Exercise instructions:
**A.** In the post about deploying a small Rails app, which tool served as the application server?
**B.** Render this sentence from the post about deploying a small Rails app into Spanish: "The app is a Ruby on Rails application built with JRuby."
**C.** Extend the post about deploying a small Rails app, picking up right after its final sentence.

Excerpt to read:
──────────

Recently, I had my first real experience with deploying a (small) web application. I had to perform a pretty wide research and torture some experienced people with handling the difficulties. I gained knowledge that I consider worth sharing. Let me describe configuration of deployment stack and scripts created for the aforementioned app.

The app is a Ruby on Rails application built with JRuby.

Main characteristics:

  • Nginx – web server
  • Puma – application server
  • Mina – deployment automation tool
  • Monit – processes monitoring tool
  • JRuby – Ruby implemented in Java and executed on Java Virtual Machine

Nginx was already installed and configured by a sysadmin. I’d like to focus on the Mina, Puma and Monit configuration…

Theory

… but a little theory first. Let me tell you very short and abstract story of how a HTTP server handles requests as well as everything you need to know to understand my deployment setup.

──────────

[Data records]
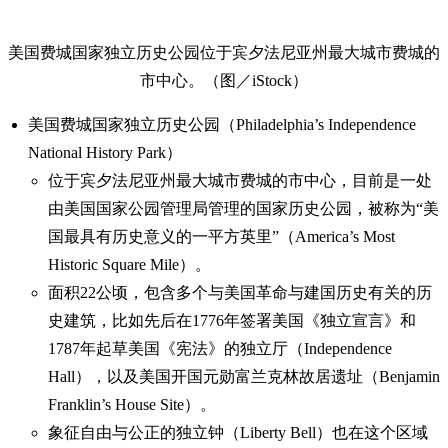
美国费城国家独立历史公园位于宾夕法尼亚州最大城市费城的
市中心。（图／iStock）
美国费城国家独立历史公园（Philadelphia’s Independence
National History Park）
位于宾夕法尼亚州最大城市费城的市中心，目前是一处
由美国国家公园管理局管理的国家历史公园，被称为“美
国最具有历史意义的一平方英里”（America’s Most
Historic Square Mile）。
面积22公顷，包含多个与美国革命与建国历史有关的历
史建筑，比如先后在1776年签署美国《独立宣言》和
1787年起草美国《宪法》的独立厅（Independence
Hall），以及美国开国元勋富兰克林故居遗址（Benjamin
Franklin’s House Site）。
象征自由与公正的独立钟（Liberty Bell）也在这个区域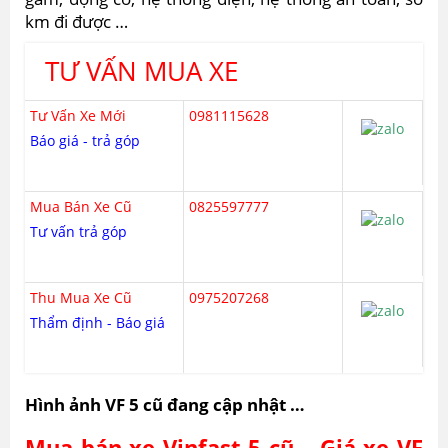
km đi được …
TƯ VẤN MUA XE
Tư Vấn Xe Mới
0981115628
Báo giá - trả góp
Mua Bán Xe Cũ
0825597777
Tư vấn trả góp
Thu Mua Xe Cũ
0975207268
Thẩm định - Báo giá
Hình ảnh VF 5 cũ đang cập nhật …
Mua bán xe Vinfast 5 cũ – Giá xe VF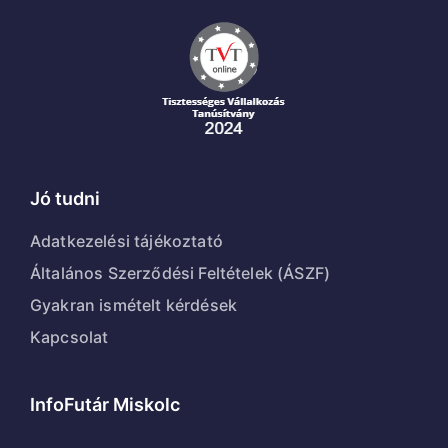
Jó tudni
Adatkezelési tájékoztató
Általános Szerződési Feltételek (ÁSZF)
Gyakran ismételt kérdések
Kapcsolat
InfoFutár Miskolc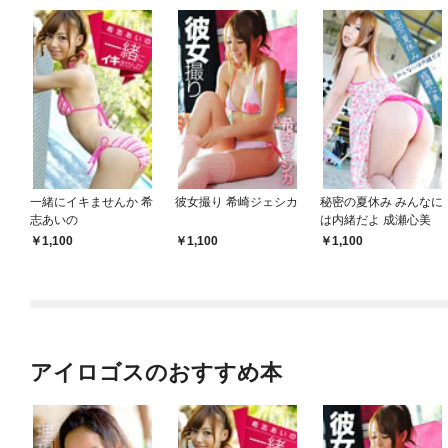
一緒にイキませんか 希
彼女撮り 希崎ジェシカ
秘密の夏休み みんなに
志あいの
は内緒だよ 成瀬心美
1,100
1,100
1,100
アイロゴスのおすすめ本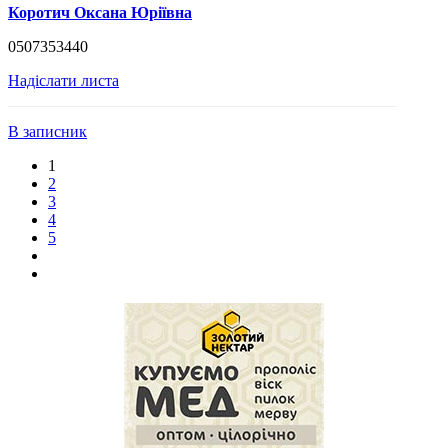
Коротич Оксана Юріївна
0507353440
Надіслати листа
В записник
1
2
3
4
5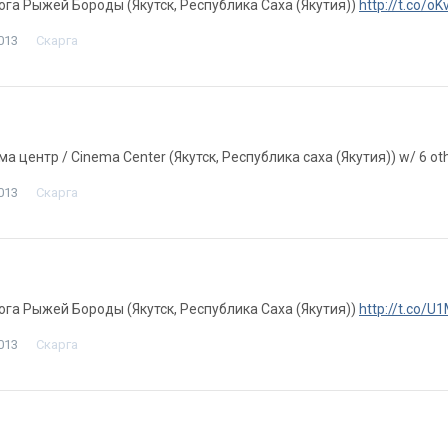
лога Рыжей Бороды (Якутск, Республика Саха (Якутия))
http://t.co/
013
Скарга
ема центр / Cinema Center (Якутск, Республика саха (Якутия)) w/ 6 ot
013
Скарга
лога Рыжей Бороды (Якутск, Республика Саха (Якутия))
http://t.co/
013
Скарга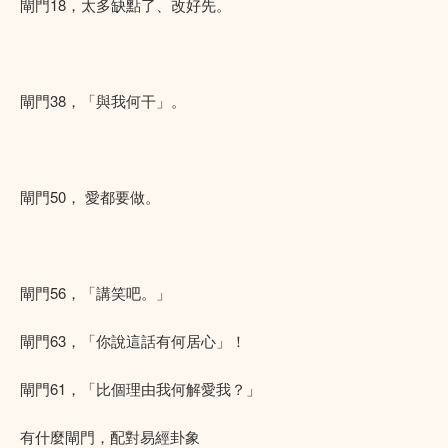
閘門18，太多缺點了、改好先。
閘門38，「與我何干」。
閘門50， 愛都要做。
閘門56，「講笑吧。」
閘門63，「你說這話有何居心」！
閘門61，「比個理由我何解愛我？」
有什麼閘門，配對易經卦象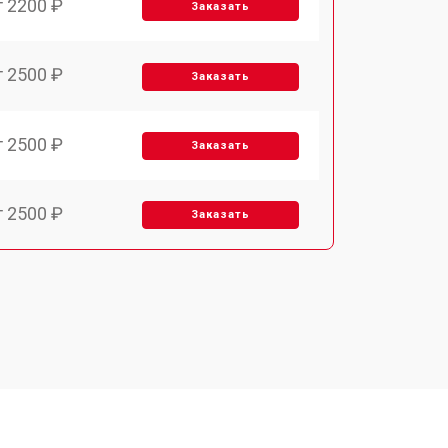
т 2200 ₽
Заказать
т 2500 ₽
Заказать
т 2500 ₽
Заказать
т 2500 ₽
Заказать
т 3700 ₽
Заказать
т 2200 ₽
Заказать
т 3200 ₽
Заказать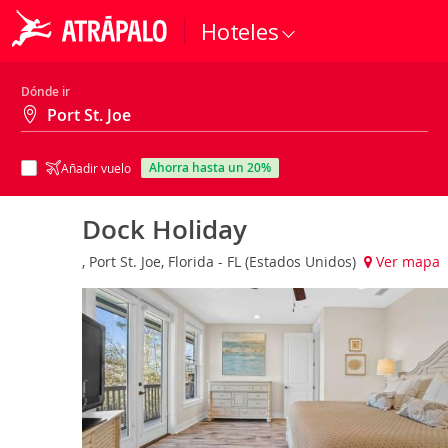
Hoteles
Dónde ir
ahorra hasta un 20%
Añadir vuelo
Dock Holiday
, Port St. Joe, Florida - FL (Estados Unidos)
Ver mapa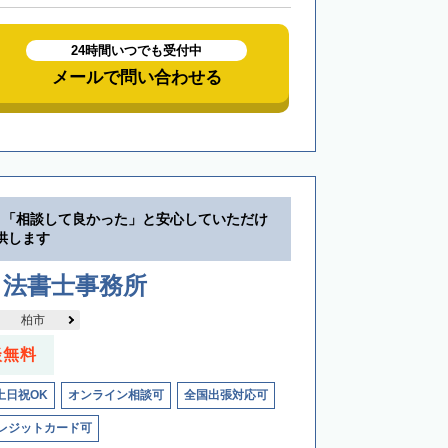
24時間いつでも受付中
メールで問い合わせる
】「相談して良かった」と安心していただけ
供します
司法書士事務所
柏市
談無料
土日祝OK
オンライン相談可
全国出張対応可
レジットカード可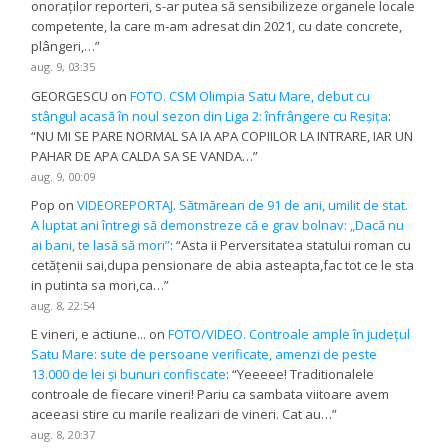
onoraților reporteri, s-ar putea să sensibilizeze organele locale
competente, la care m-am adresat din 2021, cu date concrete,
plângeri,…
”
aug. 9, 03:35
GEORGESCU
on
FOTO. CSM Olimpia Satu Mare, debut cu
stângul acasă în noul sezon din Liga 2: înfrângere cu Reșița
:
“
NU MI SE PARE NORMAL SA IA APA COPIILOR LA INTRARE, IAR UN
PAHAR DE APA CALDA SA SE VANDA…
”
aug. 9, 00:09
Pop
on
VIDEOREPORTAJ. Sătmărean de 91 de ani, umilit de stat.
A luptat ani întregi să demonstreze că e grav bolnav: „Dacă nu
ai bani, te lasă să mori”
: “
Asta ii Perversitatea statului roman cu
cetățenii sai,dupa pensionare de abia asteapta,fac tot ce le sta
in putinta sa mori,ca…
”
aug. 8, 22:54
E vineri, e actiune...
on
FOTO/VIDEO. Controale ample în județul
Satu Mare: sute de persoane verificate, amenzi de peste
13.000 de lei și bunuri confiscate
: “
Yeeeee! Traditionalele
controale de fiecare vineri! Pariu ca sambata viitoare avem
aceeasi stire cu marile realizari de vineri. Cat au…
”
aug. 8, 20:37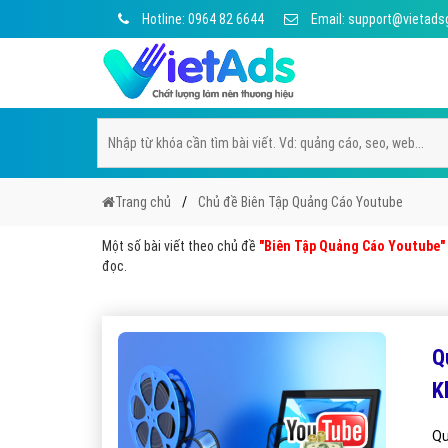
Hotline: 0964 82 6644
Email: support@vietads
Trang chủ
Chủ đề Biên Tập Quảng Cáo Youtube
Một số bài viết theo chủ đề
"Biên Tập Quảng Cáo Youtube"
đọc.
Q
K
Qu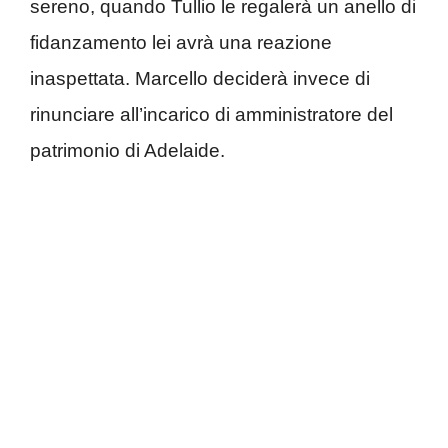
sereno, quando Tullio le regalerà un anello di
fidanzamento lei avrà una reazione
inaspettata. Marcello deciderà invece di
rinunciare all’incarico di amministratore del
patrimonio di Adelaide.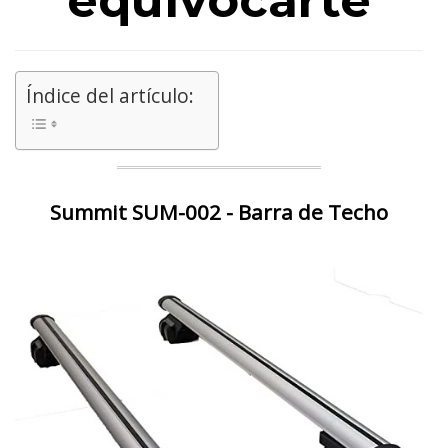
equivocarte
Índice del artículo:
Summit SUM-002 - Barra de Techo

──────────

Responses by item number:
**A.** Puma

**B.** La aplicación es una aplicación de Ruby on Rails construida con JRuby.

**C.**
HTTP requests

HTTP requests hit the machine and the first guy they meet is the web server. Most popular are Nginx and Apache. Let’s use Nginx as example for further part of the story. Based on the request’s target domain and path, web server dispatches each request to proper applications hosted by the current machine. To notify Nginx about application server which should be accessible from the Internet, we have to describe it using a server directive. This directive is used for routing requests to other servers and applicaton server is only a name for another web server with specific responsibilities.

Routed requests meet another web server, specific for the application. Example application server for Rails apps is Puma. It leads requests to the Rails application. Rails holds the connection with the database server, etc. and does its job to respond on a given request.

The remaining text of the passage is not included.